La richesse de la jurisprudence en Droit du dommage corporel est due initialement à la compétence et à la jurisprudence des Présidents et Magistrats qui ont présidé les chambres spécialisées de cette matière devant le Tribunal de Grande Instance de PARIS et devant les Cours d’Appels de Paris et d’Aix-en-Provence. La richesse d’une jurisprudence est sa diversité et sa compétence, mais jamais un référentiel ou un Barème. Il est certain qu’il aurait été préférable de créer devant chaque Tribunal Judiciaire et Cour d’Appel des chambres spécialisées en réparation du dommage corporel. Certes, un référentiel indicatif des juges est important, mais ce n’est qu’un complément. Tout référentiel jugeant le droit et le liant indirectement, la jurisprudence s'en trouve aussi en grande partie figée.
Il est vrai que la création de chambre spécialisée a un coût, mais de toute façon ces dossiers étant tout de même jugés, ils représentent donc bien un coût pour la justice. Il était donc nettement préférable de créer, au moins devant tous les principaux Tribunaux judiciaires et Cours d’Appels, des chambres spécialisées, qui seraient pour le moins plus rapides et plus compétentes pour juger en cette matière. Il existe bien des chambres spécialisées en droit de la famille, en droit immobilier et autres devant presque toutes les juridictions importantes. Alors pourquoi ne pas les offrir au plus démunies à savoir les personnes handicapées ?
Seule la pluralité crée la diversité et la richesse de la jurisprudence.
Actuellement, il est toujours préférable de plaider devant une chambre spécialisée en Droit du dommage corporel, car cela évite tout de même bien des surprises. La loi, ainsi que les règles de procédure permettent souvent à la victime de saisir plusieurs juridictions compétentes territorialement pour connaître de son procès. Heureusement qu’un avocat spécialisé connaît les différentes jurisprudences des Tribunaux et peut utilement saisir un Tribunal plutôt qu’un autre. Un référentiel ne remplacera jamais une matière aussi riche et vivante, qui répare l’être humain dans son ensemble. En 2004,
Madame Nicole GUEGJ, secrétaire d’Etat aux droits des victimes, a mis en place un groupe de travail, chargé d’élaborer une nomenclature des préjudices corporels. Ce groupe de travail était dirigé par Monsieur Jean-Pierre DINTILHAC, président de la deuxième chambre de la Cour de Cassation.
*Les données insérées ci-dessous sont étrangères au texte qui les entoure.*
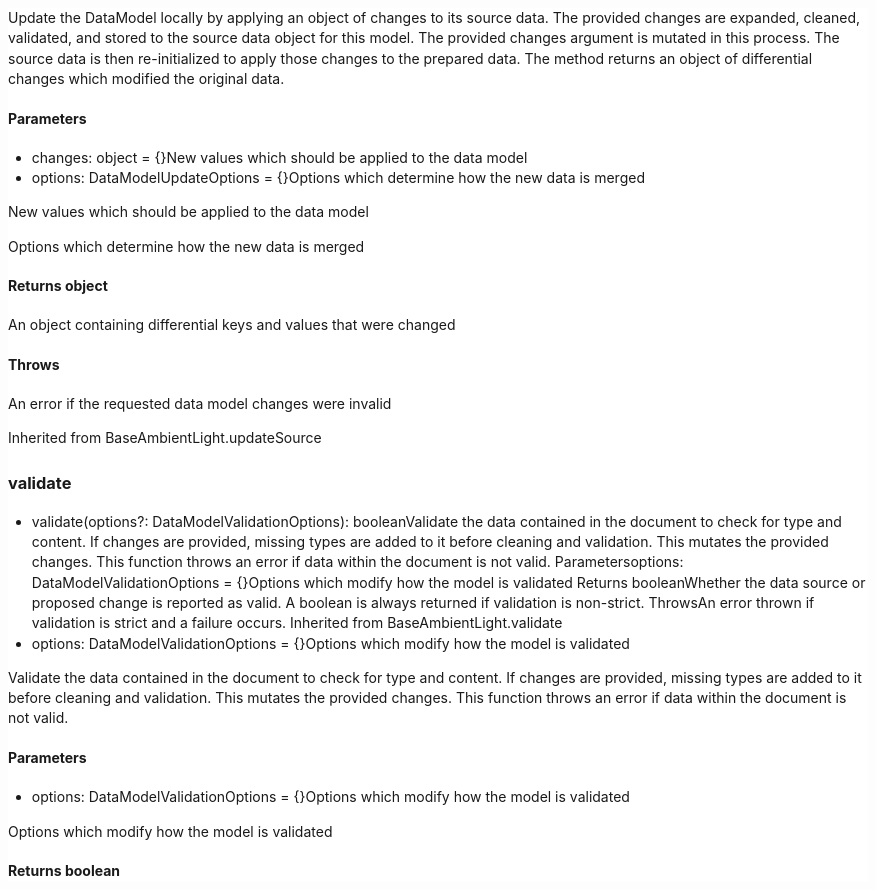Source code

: Update the DataModel locally by applying an object of changes to its source data.
The provided changes are expanded, cleaned, validated, and stored to the source data object for this model.
The provided changes argument is mutated in this process.
The source data is then re-initialized to apply those changes to the prepared data.
The method returns an object of differential changes which modified the original data.


#### Parameters

- changes: object = {}New values which should be applied to the data model
- options: DataModelUpdateOptions = {}Options which determine how the new data is merged

New values which should be applied to the data model

Options which determine how the new data is merged


#### Returns object

An object containing differential keys and values that were changed


#### Throws

An error if the requested data model changes were invalid

Inherited from BaseAmbientLight.updateSource


### validate

- validate(options?: DataModelValidationOptions): booleanValidate the data contained in the document to check for type and content.
If changes are provided, missing types are added to it before cleaning and validation.
This mutates the provided changes. This function throws an error if data within the document is not valid.
Parametersoptions: DataModelValidationOptions = {}Options which modify how the model is validated
Returns booleanWhether the data source or proposed change is reported as valid.
A boolean is always returned if validation is non-strict.
ThrowsAn error thrown if validation is strict and a failure occurs.
Inherited from BaseAmbientLight.validate
- options: DataModelValidationOptions = {}Options which modify how the model is validated

Validate the data contained in the document to check for type and content.
If changes are provided, missing types are added to it before cleaning and validation.
This mutates the provided changes. This function throws an error if data within the document is not valid.


#### Parameters

- options: DataModelValidationOptions = {}Options which modify how the model is validated

Options which modify how the model is validated


#### Returns boolean
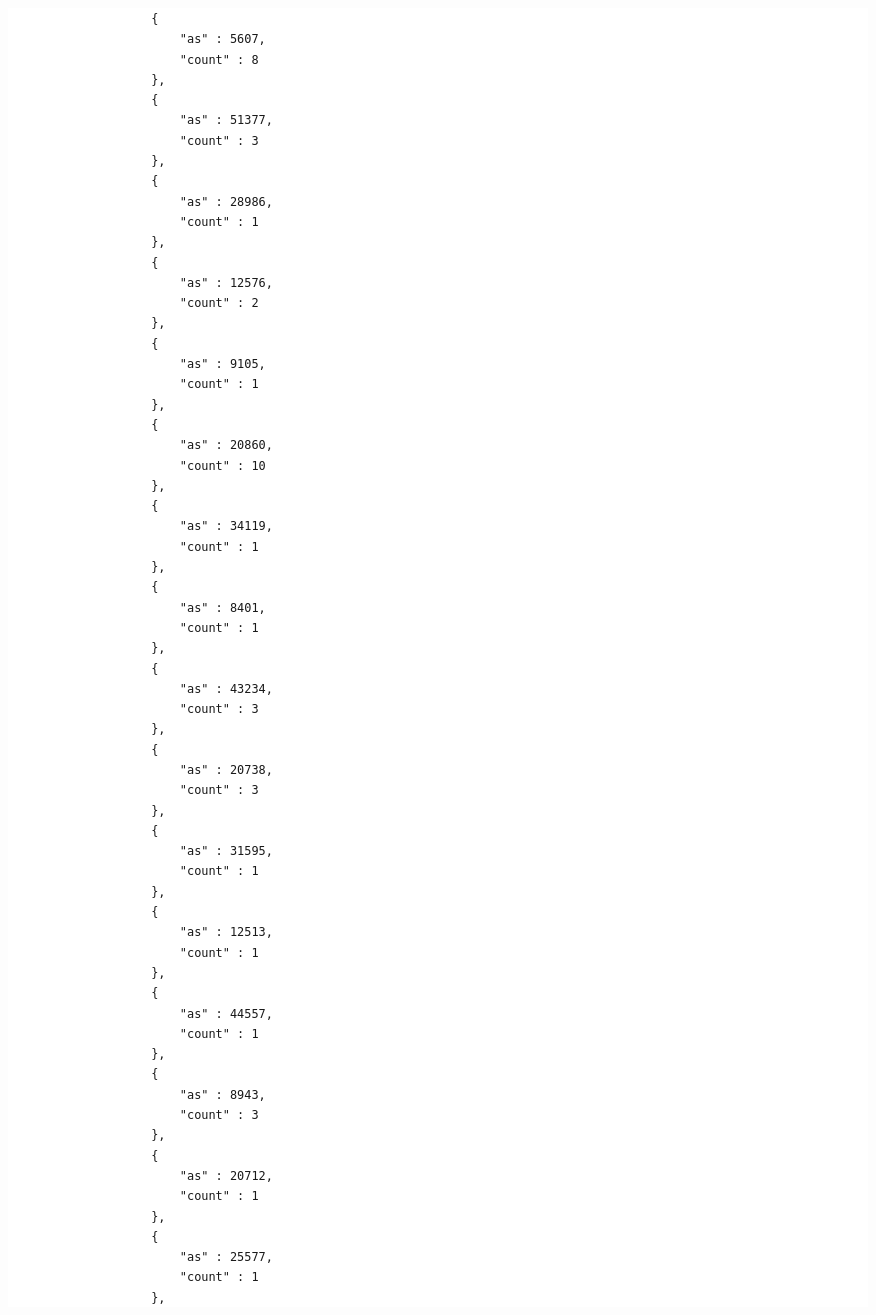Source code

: 						{
							"as" : 5607,
							"count" : 8
						},
						{
							"as" : 51377,
							"count" : 3
						},
						{
							"as" : 28986,
							"count" : 1
						},
						{
							"as" : 12576,
							"count" : 2
						},
						{
							"as" : 9105,
							"count" : 1
						},
						{
							"as" : 20860,
							"count" : 10
						},
						{
							"as" : 34119,
							"count" : 1
						},
						{
							"as" : 8401,
							"count" : 1
						},
						{
							"as" : 43234,
							"count" : 3
						},
						{
							"as" : 20738,
							"count" : 3
						},
						{
							"as" : 31595,
							"count" : 1
						},
						{
							"as" : 12513,
							"count" : 1
						},
						{
							"as" : 44557,
							"count" : 1
						},
						{
							"as" : 8943,
							"count" : 3
						},
						{
							"as" : 20712,
							"count" : 1
						},
						{
							"as" : 25577,
							"count" : 1
						},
Cette nomenclature adoptée en 2007 est une avancée majeure, elle est utilisée systématiquement devant l’ordre judicaire et aussi devant l’ordre administratif et concerne les victimes directes et décès et les victimes par ricochet d’un dommages corporels et les décès.
Cette nomenclature présente d’une part, les préjudices dans le temps ceux qui sont « temporaires » et ceux qui sont « permanents » par rapport à la date de consolidation, et d’autre part, ceux qui sont de nature « patrimoniaux » et « extrapatrimoniaux ». Elle permet l’implication des créances des organismes sociaux poste par poste de préjudice.